Not Losing their Luster—Ceramics by Daisy Makeig-Jones

Blog Category:  Artist Spotlight
Porcelain pedestal bowl featuring an iridescent lustreware glaze. Around the bowl, winged fairies and sprites cavort on a vibrant green field set against a deep blue background. The figures and the decorative elements along the rim and foot of the bowl are outlined in gold cloisonne.

NMWA exhibition Casting a Spell: Ceramics by Daisy Makeig-Jones features work that the artist (1881–1945) created for the Wedgwood pottery company. She is best known for Fairyland Lusterware, a Wedgwood line incorporating fairies, imps, and other fantastical creatures into the intricate decoration of ceramic wares. Lusterwares are made with metallic glazes, producing an iridescent effect on the finished works.

Porcelain pedestal bowl featuring an iridescent lustreware glaze. Around the bowl, trees on a vibrant dark background. The decorative elements along the rim and foot of the bowl are outlined in gold cloisonne.
Daisy Makeig-Jones, Punch bowl, ca. 1916–31; Bone china with underglaze, luster, and gilding; Exterior color scheme: Black Fairyland; Pattern: Poplar Trees; Base pattern: Cobble Bead; Interior color scheme: Daylight Fairyland; Pattern: Woodland Bridge (Woodland Elves V)

Fairyland Lusterware production was divided into eight color schemes, with four corresponding to types of natural light: day, night, sunset, and moonlight. To achieve an especially dramatic effect, she occasionally paired two color schemes within one vessel.

Close-up of a ceramic with a painted tree outlined in gold.
Punch bowl interior detail with “MJ” intitials

A punch bowl on view displays the “Poplar Trees” design in the Black Fairyland palette on its exterior and the “Woodland Bridge” motif in the soft Daylight palette on the interior.

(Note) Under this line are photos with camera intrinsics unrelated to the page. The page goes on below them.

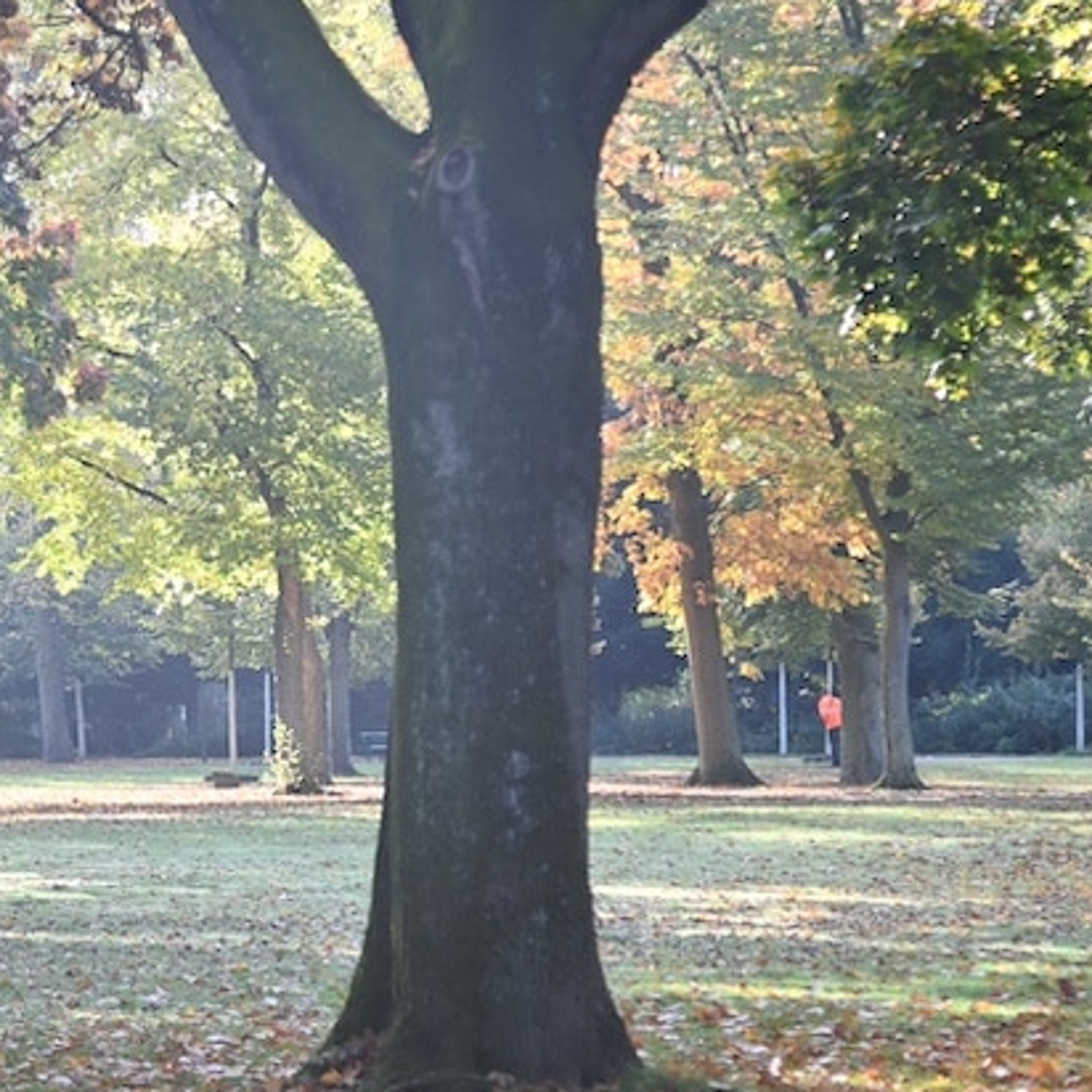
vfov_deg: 11.8
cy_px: 680
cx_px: 281
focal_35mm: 148
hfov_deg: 11.8
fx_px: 5282
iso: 100
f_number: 4
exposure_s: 1/100
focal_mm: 70
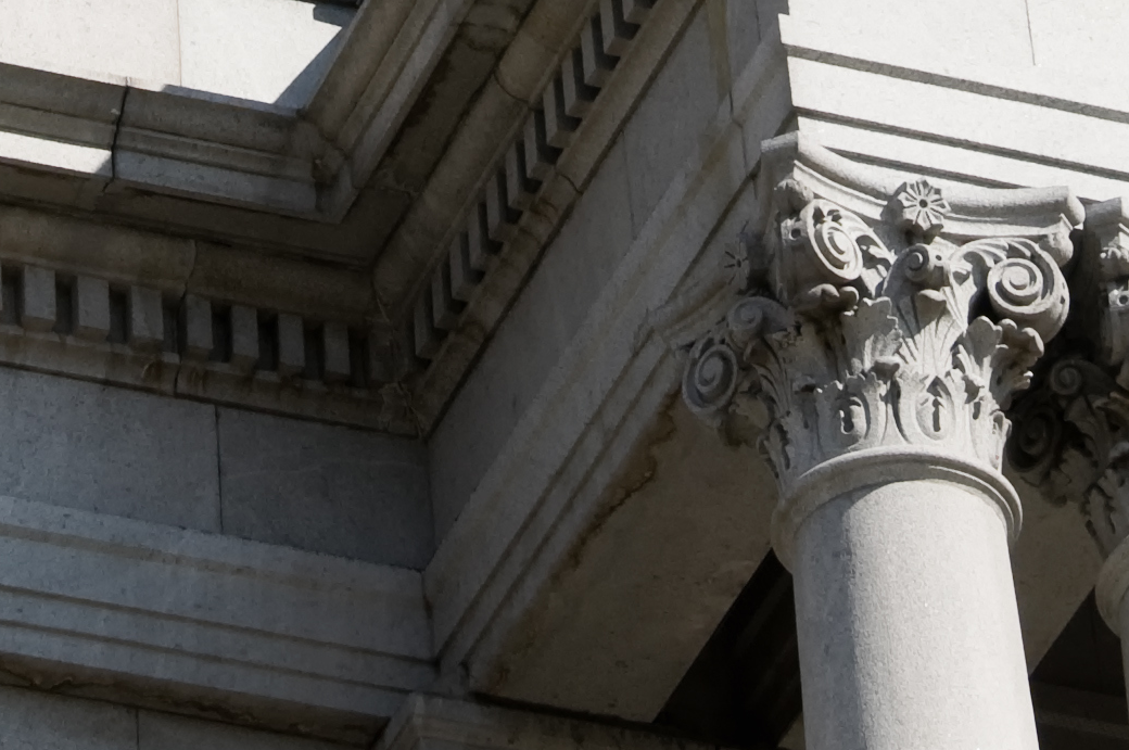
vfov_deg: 5.0
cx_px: 418
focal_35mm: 272
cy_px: -688
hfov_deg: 7.6
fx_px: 8521
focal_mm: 44
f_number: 11
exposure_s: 1/500
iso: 320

Although Wedgwood policy prohibited the signing of works, Makeig-Jones added her initials, a small “MJ”, into this variation of Woodland Bridge. The overlapping letters appear five times in this bowl, to the left of the base of the clustered trees.
The initials likely were engraved into the copperplates that Wedgwood artisans used to transfer Makeig-Jones’s designs to the ceramic objects.